Excerpt:
The incoming Biden administration will make some changes to the way the US engages with the world. Photo / AP
Joe Biden has a motto for describing how the United States will see its place on the world stage under his presidency. In a victory speech in Delaware on Saturday, he declared: "We lead not by the example of our power, but by the power of our example."
True, the new American leader does not have the copyright on that pithy catchphrase: it was also used by one Bill Clinton in support of Barack Obama's campaign in 2008. That, though, perhaps underlines how Biden plans to return the world to "normal" after the Trump years, re-establishing US international leadership – and hoping that others still show faith in it.
Still, in terms of approach, the new President-elect could not be more different from his predecessor. While Trump struggled to master any foreign policy brief that could not fit on a side of A4, and relied for much of his world view on Fox News, Biden is an experienced foreign policy hand.

Recorded information:

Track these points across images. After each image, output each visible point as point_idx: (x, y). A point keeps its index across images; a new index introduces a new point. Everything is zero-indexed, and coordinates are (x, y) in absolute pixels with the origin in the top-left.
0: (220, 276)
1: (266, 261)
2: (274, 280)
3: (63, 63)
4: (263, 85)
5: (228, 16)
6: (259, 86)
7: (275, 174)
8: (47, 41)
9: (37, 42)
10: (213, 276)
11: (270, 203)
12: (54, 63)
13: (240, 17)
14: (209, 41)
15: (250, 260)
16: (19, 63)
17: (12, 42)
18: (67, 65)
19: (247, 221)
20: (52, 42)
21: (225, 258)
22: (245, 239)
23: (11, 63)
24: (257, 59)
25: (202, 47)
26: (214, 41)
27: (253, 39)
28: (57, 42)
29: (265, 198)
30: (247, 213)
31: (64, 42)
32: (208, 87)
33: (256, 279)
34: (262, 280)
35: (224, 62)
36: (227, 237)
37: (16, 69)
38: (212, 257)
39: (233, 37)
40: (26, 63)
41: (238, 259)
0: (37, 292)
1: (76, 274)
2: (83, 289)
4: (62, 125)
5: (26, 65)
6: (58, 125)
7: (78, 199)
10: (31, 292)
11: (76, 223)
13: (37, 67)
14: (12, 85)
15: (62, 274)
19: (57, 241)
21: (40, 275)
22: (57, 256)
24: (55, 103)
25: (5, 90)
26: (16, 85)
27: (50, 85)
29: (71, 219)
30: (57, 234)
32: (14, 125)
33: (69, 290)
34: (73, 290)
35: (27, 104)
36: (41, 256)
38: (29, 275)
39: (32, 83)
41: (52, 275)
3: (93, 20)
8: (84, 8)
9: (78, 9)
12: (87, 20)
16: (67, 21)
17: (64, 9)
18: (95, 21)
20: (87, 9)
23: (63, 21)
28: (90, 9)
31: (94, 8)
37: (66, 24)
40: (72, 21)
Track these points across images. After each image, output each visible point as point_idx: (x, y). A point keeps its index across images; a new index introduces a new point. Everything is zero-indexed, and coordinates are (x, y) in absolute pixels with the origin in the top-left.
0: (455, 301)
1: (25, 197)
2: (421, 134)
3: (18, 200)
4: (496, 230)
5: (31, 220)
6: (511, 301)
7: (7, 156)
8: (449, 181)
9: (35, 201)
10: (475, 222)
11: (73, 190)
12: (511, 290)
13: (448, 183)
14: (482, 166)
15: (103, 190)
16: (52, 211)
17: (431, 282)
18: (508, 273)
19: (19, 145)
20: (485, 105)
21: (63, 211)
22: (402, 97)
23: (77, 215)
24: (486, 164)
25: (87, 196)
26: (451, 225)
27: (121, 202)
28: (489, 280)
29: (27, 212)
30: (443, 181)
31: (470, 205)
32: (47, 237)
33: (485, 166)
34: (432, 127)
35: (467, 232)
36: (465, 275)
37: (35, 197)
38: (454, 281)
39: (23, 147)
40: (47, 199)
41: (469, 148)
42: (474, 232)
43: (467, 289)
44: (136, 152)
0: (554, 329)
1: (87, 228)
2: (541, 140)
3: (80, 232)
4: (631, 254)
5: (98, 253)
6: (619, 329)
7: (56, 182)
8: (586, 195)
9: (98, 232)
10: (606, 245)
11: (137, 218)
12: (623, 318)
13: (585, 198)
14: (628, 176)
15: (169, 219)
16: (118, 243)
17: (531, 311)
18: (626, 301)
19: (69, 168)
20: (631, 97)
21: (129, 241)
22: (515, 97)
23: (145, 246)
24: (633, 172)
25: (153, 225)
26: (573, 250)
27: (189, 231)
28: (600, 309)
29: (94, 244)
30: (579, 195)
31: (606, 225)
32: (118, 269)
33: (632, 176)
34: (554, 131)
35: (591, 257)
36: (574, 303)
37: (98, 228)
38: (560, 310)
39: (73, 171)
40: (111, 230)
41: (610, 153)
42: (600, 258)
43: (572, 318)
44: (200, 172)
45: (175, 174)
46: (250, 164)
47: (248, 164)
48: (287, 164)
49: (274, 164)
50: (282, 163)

Instructions to follow: Reproduce verbatim the portion of the passage on Biden's foreign policy starting with "The incoming Biden" and going on through "faith in it.".

Reply to the exercise:
The incoming Biden administration will make some changes to the way the US engages with the world. Photo / AP
Joe Biden has a motto for describing how the United States will see its place on the world stage under his presidency. In a victory speech in Delaware on Saturday, he declared: "We lead not by the example of our power, but by the power of our example."
True, the new American leader does not have the copyright on that pithy catchphrase: it was also used by one Bill Clinton in support of Barack Obama's campaign in 2008. That, though, perhaps underlines how Biden plans to return the world to "normal" after the Trump years, re-establishing US international leadership – and hoping that others still show faith in it.